Emma Hope Allwood, Fashion Features Writer

AGAINST

Appropriation is one thing. Israeli artist Omer Fast did it brilliantly, piecing together news broadcasts in “CNN Concatenated”. British artist Christian Marclay stitched together clips of popular films for a 24-hour timepiece entitled “The Clock”. He won the Golden Lion at the Venice Biennale. What Prince is doing is nihilistic and very different – he’s taking normal people's photos, not those belonging to massive institutions or studios, and using them for his own, not particularly clever, artwork.

Is what Richard Prince doing legal? Technically speaking, yes. The legalese for appropriation falls under Fair Use. Basically, if you tweak something just enough, it can become something completely original. That’s why there are so many bad remixes of “Drunk in Love” stumbling around the internet. Richard Prince landed himself in hot water for doing something similar in 2013, where he swiped images from a photo book documenting photographer Patrick Cariou's time in Jamaica with Rastafarians, titled Yes Rasta. In this case, Prince adds creepy uncle comments to the Instagram photos, making them entirely “original” (sample on an image of a girl in a white swimsuit, nipples perked: "Nice. Let's hook up next week. Lunch, Smiles R.”) To think about it in a fashion context, perhaps what he’s doing isn’t so different from Urban Outfitters ripping off a tiny artist’s design without permission, whacking on a massive price tag and selling it to the masses.
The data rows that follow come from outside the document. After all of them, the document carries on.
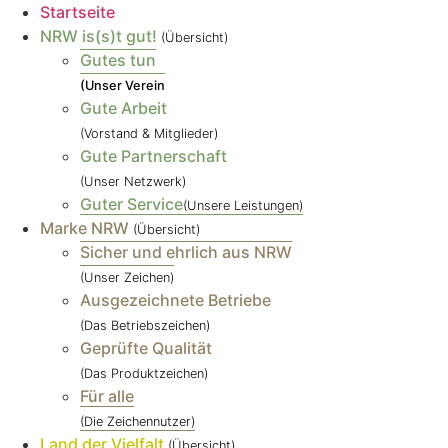
Startseite
NRW is(s)t gut!
(Übersicht)
Gutes tun
(Unser Verein
Gute Arbeit
(Vorstand & Mitglieder)
Gute Partnerschaft
(Unser Netzwerk)
Guter Service
(Unsere Leistungen)
Marke NRW
(Übersicht)
Sicher und ehrlich aus NRW
(Unser Zeichen)
Ausgezeichnete Betriebe
(Das Betriebszeichen)
Geprüfte Qualität
(Das Produktzeichen)
Für alle
(Die Zeichennutzer)
Land der Vielfalt
(Übersicht)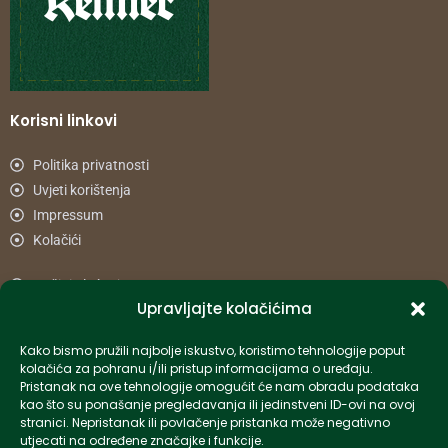
Korisni linkovi
Politika privatnosti
Uvjeti korištenja
Impressum
Kolačići
Načini plaćanja
Upravljajte kolačićima
Uvjeti dostave
Reklamacije i povrat
Kako bismo pružili najbolje iskustvo, koristimo tehnologije poput
kolačića za pohranu i/ili pristup informacijama o uređaju.
Pristanak na ove tehnologije omogućit će nam obradu podataka
Informacije
kao što su ponašanje pregledavanja ili jedinstveni ID-ovi na ovoj
stranici. Nepristanak ili povlačenje pristanka može negativno
info-hr@kettner.com
utjecati na određene značajke i funkcije.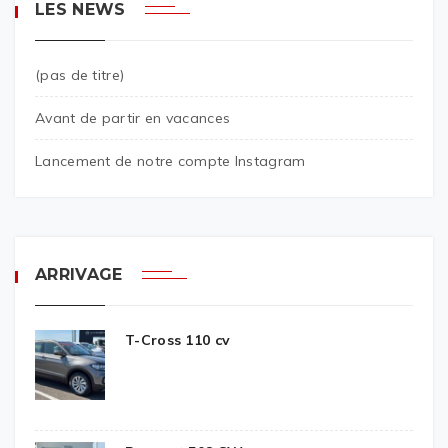
LES NEWS
(pas de titre)
Avant de partir en vacances
Lancement de notre compte Instagram
ARRIVAGE
T-Cross 110 cv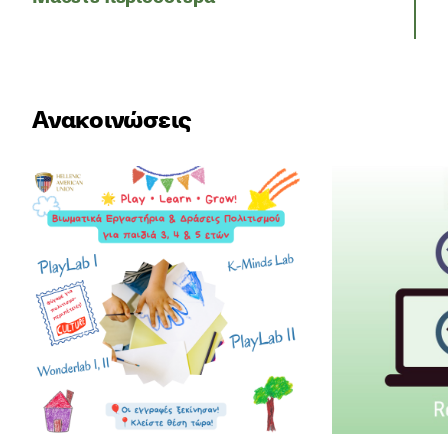
Ανακοινώσεις
Νέα βιωματικά εργαστήρια πολιτισμού για παιδιά 3
Αποτελέσματα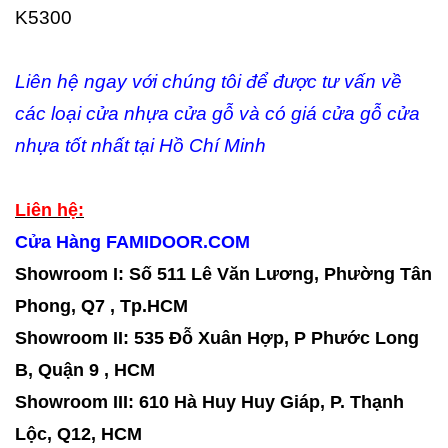
Liên hệ ngay với chúng tôi để được tư vấn về
các loại cửa nhựa cửa gỗ và có giá cửa gỗ cửa
nhựa tốt nhất tại Hồ Chí Minh
Liên hệ:
Cửa Hàng FAMIDOOR.COM
Showroom I: Số 511 Lê Văn Lương, Phường Tân
Phong, Q7 , Tp.HCM
Showroom II
:
535 Đỗ Xuân Hợp, P Phước Long
B, Quận 9 , HCM
Showroom
III:
610 Hà Huy Huy Giáp, P. Thạnh
Lộc, Q12, HCM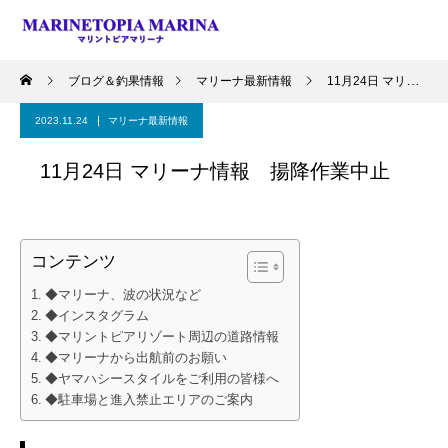
ブログ＆釣果情報
マリーナ最新情報
11月24日 マリーナ情報 揚降作業中止
2023.11.24
マリーナ最新情報
11月24日 マリーナ情報 揚降作業中止
コンテンツ
◆マリーナ、波の状況など
◆インスタグラム
◆マリントピアリゾート周辺の道路情報
◆マリーナから出航前のお願い
◆ヤマハシースタイルをご利用の皆様へ
◆駐車場と進入禁止エリアのご案内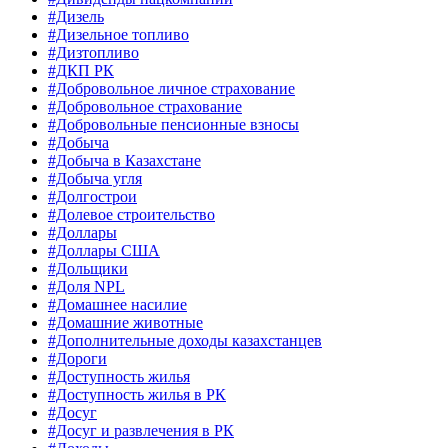
#Дизель
#Дизельное топливо
#Дизтопливо
#ДКП РК
#Добровольное личное страхование
#Добровольное страхование
#Добровольные пенсионные взносы
#Добыча
#Добыча в Казахстане
#Добыча угля
#Долгострои
#Долевое строительство
#Доллары
#Доллары США
#Дольщики
#Доля NPL
#Домашнее насилие
#Домашние животные
#Дополнительные доходы казахстанцев
#Дороги
#Доступность жилья
#Доступность жилья в РК
#Досуг
#Досуг и развлечения в РК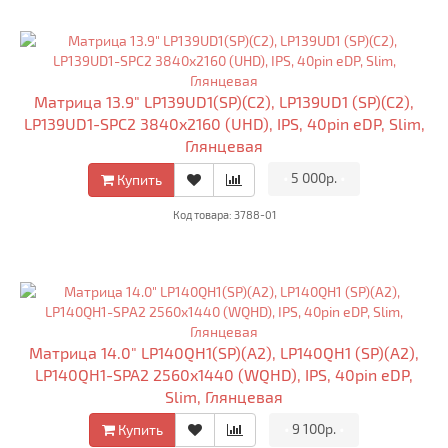
Матрица 13.9" LP139UD1(SP)(C2), LP139UD1 (SP)(C2),
LP139UD1-SPC2 3840x2160 (UHD), IPS, 40pin eDP, Slim,
Глянцевая
•
5 000р.
•
Купить
Код товара: 3788-01
Матрица 14.0" LP140QH1(SP)(A2), LP140QH1 (SP)(A2),
LP140QH1-SPA2 2560x1440 (WQHD), IPS, 40pin eDP,
Slim, Глянцевая
•
9 100р.
•
Купить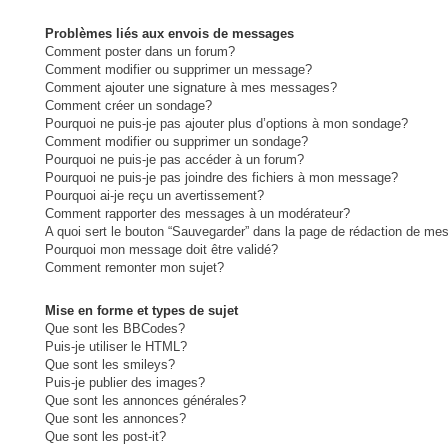
Problèmes liés aux envois de messages
Comment poster dans un forum?
Comment modifier ou supprimer un message?
Comment ajouter une signature à mes messages?
Comment créer un sondage?
Pourquoi ne puis-je pas ajouter plus d’options à mon sondage?
Comment modifier ou supprimer un sondage?
Pourquoi ne puis-je pas accéder à un forum?
Pourquoi ne puis-je pas joindre des fichiers à mon message?
Pourquoi ai-je reçu un avertissement?
Comment rapporter des messages à un modérateur?
A quoi sert le bouton “Sauvegarder” dans la page de rédaction de me
Pourquoi mon message doit être validé?
Comment remonter mon sujet?
Mise en forme et types de sujet
Que sont les BBCodes?
Puis-je utiliser le HTML?
Que sont les smileys?
Puis-je publier des images?
Que sont les annonces générales?
Que sont les annonces?
Que sont les post-it?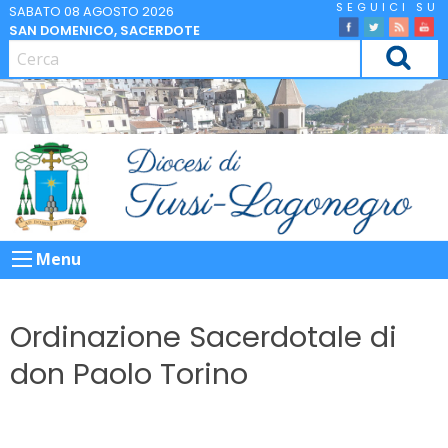
Skip
SABATO 08 AGOSTO 2026
SAN DOMENICO, SACERDOTE
to
facebook
Twitter
Feed
Yo
content
CERCA
Menu
Ordinazione Sacerdotale di
don Paolo Torino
The absolute worst part about this art is not that this millionaire artist is raking it in, nor that the true owners of the photos he’s appropriated don’t get a share of the profits. That sucks, obviously, as that selfie probably took some time to perfect. The worst part are that his tweaks to these images are lazy. It’s like a student who pulled an all-nighter on his art project, or the birth of yet another “Drunk in Love” remix that the world doesn't need.